Llevaba puestos los anteojos negros porque lloraba de corrido. En ese estado llegué a la oficina, pero una vez adentro tuve que sacármelos. Todos los compañeros de trabajo me miraban apesadumbrados, apenas los saludé. Dos de ellos ya me estaban esperando con una caja grande con tapa en la que tenía que poner las cosas, para llevármelas. Uno sostenía la caja abierta como ayudándome a que sea más liviano semejante momento. La otra solo miraba y quería decir algo, empezaba a mover los labios pero terminaba callando. Recuerdo que levantamos juntas los extremos del vidrio del escritorio principal para que yo pueda sacar las fotos que había debajo. Y ahí estábamos todos, en las fotos. Me vi, vi a mis hermanos y a nuestros hijos, todos sin lágrimas en la cara. Había poemas en letras de colores, en especial llamó mi atención uno que empezaba “si volviera a nacer…”
Puse todo en la caja, incluido un almanaque de madera con forma de cubos para cambiar el día y el mes manualmente, que quedó fijado en cinco días atrás. Abrimos un armario y encontramos expedientes y más expedientes. Trabajo puro. Eso se quedaba, lo iba a tener que hacer otra persona.
Descolgué los cuadros, y guardé para mí un block de hojas cuadraditas para notas color amarillo, que todavía conservo. En el escritorio menor que completaba la forma de ele del mobiliario, encontré el mate y el termo. No quise en principio ni tocarlos, por si estaban tibios todavía. Pero tuve que ponerlos en la caja, con un paquete de yerba por la mitad que había en un cajoncito.
Me apoderé de un portalápices que contenía lapiceras, gomas de borrar, clips. Era una lata de leche para niños, forrada con goma eva que tenía adherida una cara de payaso, con la boquita para arriba y los ojitos para abajo. Como las oficinas eran boxes vidriados, todos seguían mirándome.
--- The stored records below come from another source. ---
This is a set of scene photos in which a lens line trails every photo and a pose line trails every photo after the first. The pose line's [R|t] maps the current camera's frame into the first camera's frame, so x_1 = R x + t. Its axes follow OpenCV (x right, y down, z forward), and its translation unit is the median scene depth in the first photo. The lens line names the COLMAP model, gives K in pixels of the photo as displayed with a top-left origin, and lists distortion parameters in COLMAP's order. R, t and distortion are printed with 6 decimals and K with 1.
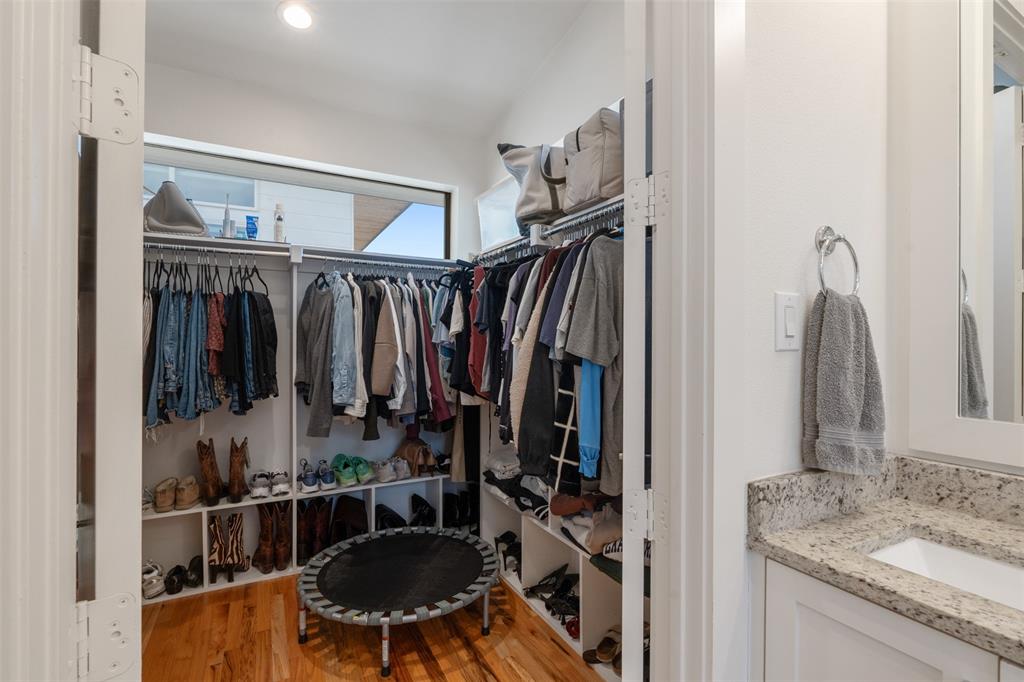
lens RADIAL K [[461.8, 0, 508.2], [0, 461.8, 347.0], [0, 0, 1]] dist [-0.000185, -0.000204]
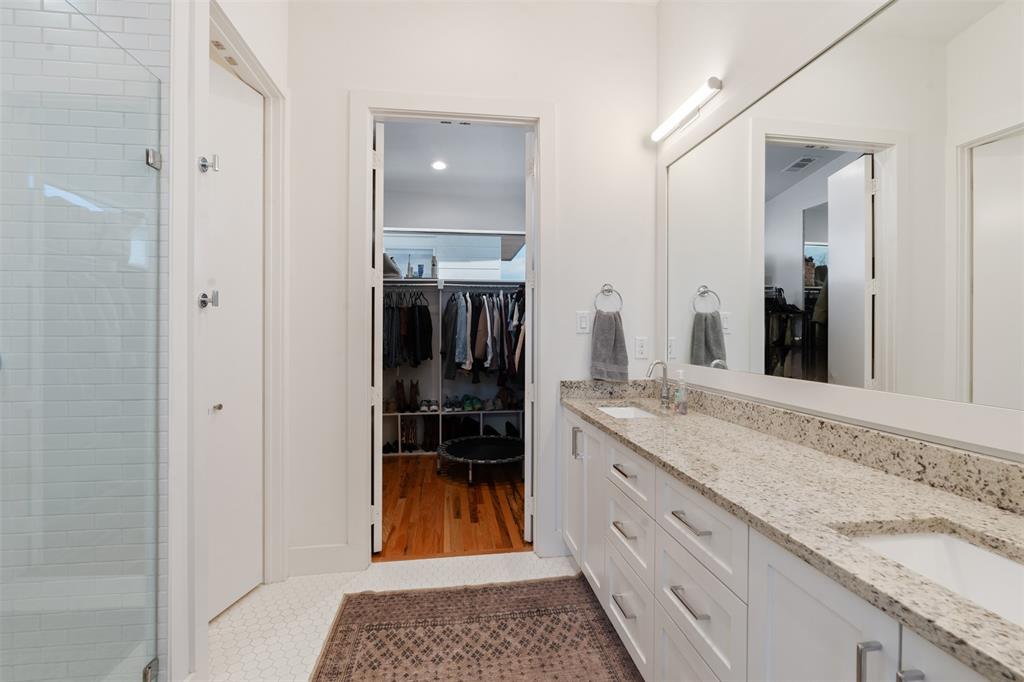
lens RADIAL K [[461.8, 0, 513.9], [0, 461.8, 334.3], [0, 0, 1]] dist [-0.000185, -0.000204]
pose [[0.938771, 0.000059, -0.344542, 0.480482], [-0.000685, 0.999998, -0.001695, 0.007657], [0.344541, 0.001828, 0.938769, -0.682626]]
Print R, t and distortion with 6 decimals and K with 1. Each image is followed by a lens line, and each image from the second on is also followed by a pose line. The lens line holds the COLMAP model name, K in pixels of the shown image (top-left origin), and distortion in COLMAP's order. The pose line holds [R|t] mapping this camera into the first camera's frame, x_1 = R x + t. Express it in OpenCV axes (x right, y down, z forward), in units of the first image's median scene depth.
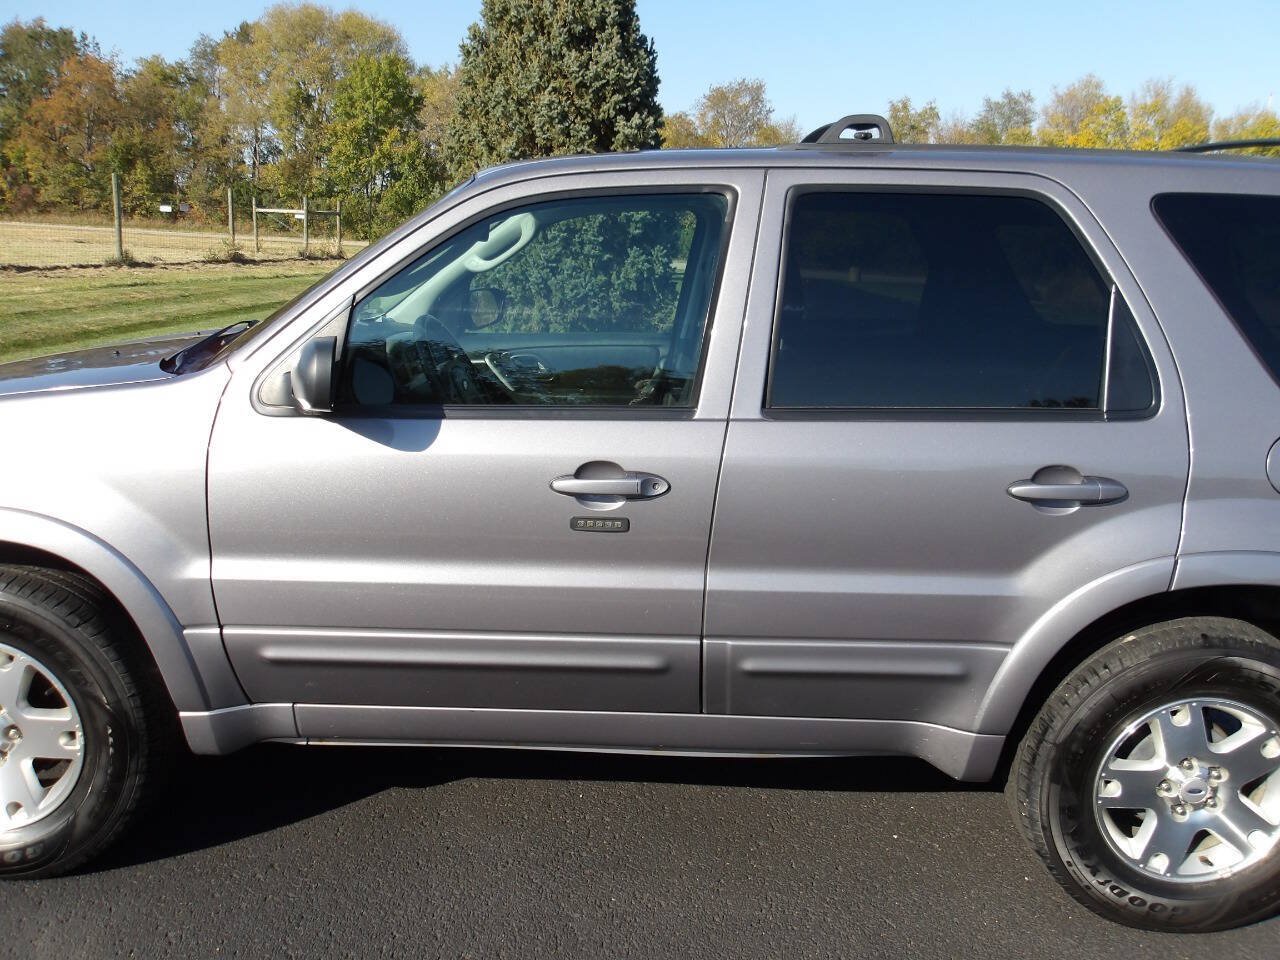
lens RADIAL K [[1063.0, 0, 637.7], [0, 1063.0, 477.3], [0, 0, 1]] dist [0.006075, -0.000969]
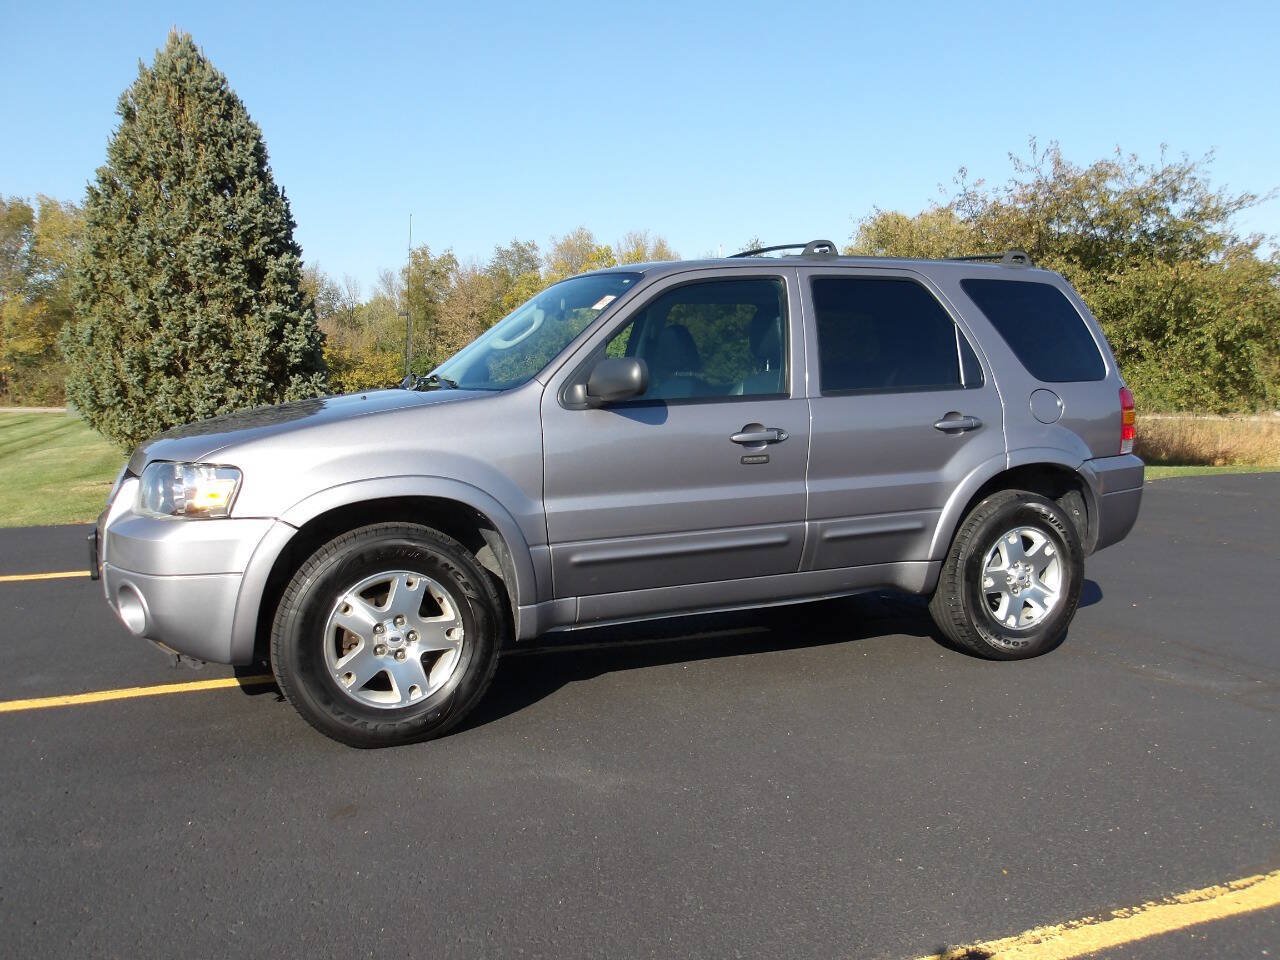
lens RADIAL K [[1060.3, 0, 634.9], [0, 1060.3, 476.6], [0, 0, 1]] dist [0.006173, 0.001680]
pose [[0.906514, -0.081676, 0.414199, -0.144100], [0.134038, 0.986027, -0.098919, 0.033428], [-0.400332, 0.145190, 0.904795, -0.078800]]
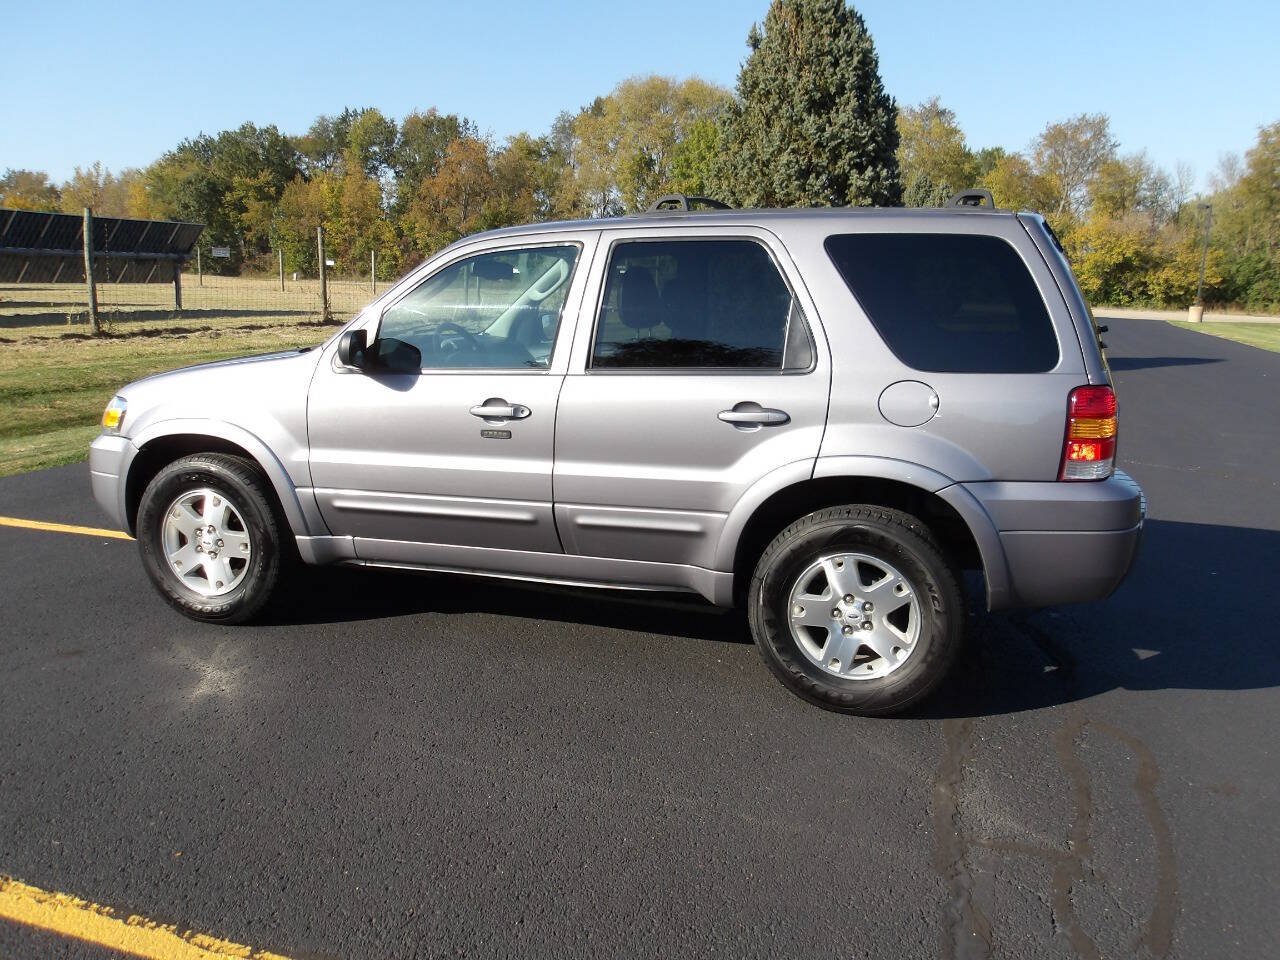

Hasta que terminé y salí con mi caja. Varios de ellos me acompañaron hasta afuera. Algunos sollozaban y ni anteojos tenían para esconderse. Puse la caja en el asiento trasero del auto. Y me fui.
Hoy, a casi ocho años de aquel día, me cuesta todavía transitar por esa calle y pasar por ese edificio. Aún tengo en la memoria aquella caja rectangular con textura y color madera, donde entraron todas las cosas pequeñitas que tenía mi padre en su escritorio. Siempre que veo ese lugar me pregunto, cuando yo muera, quien ira a buscar mis cosas.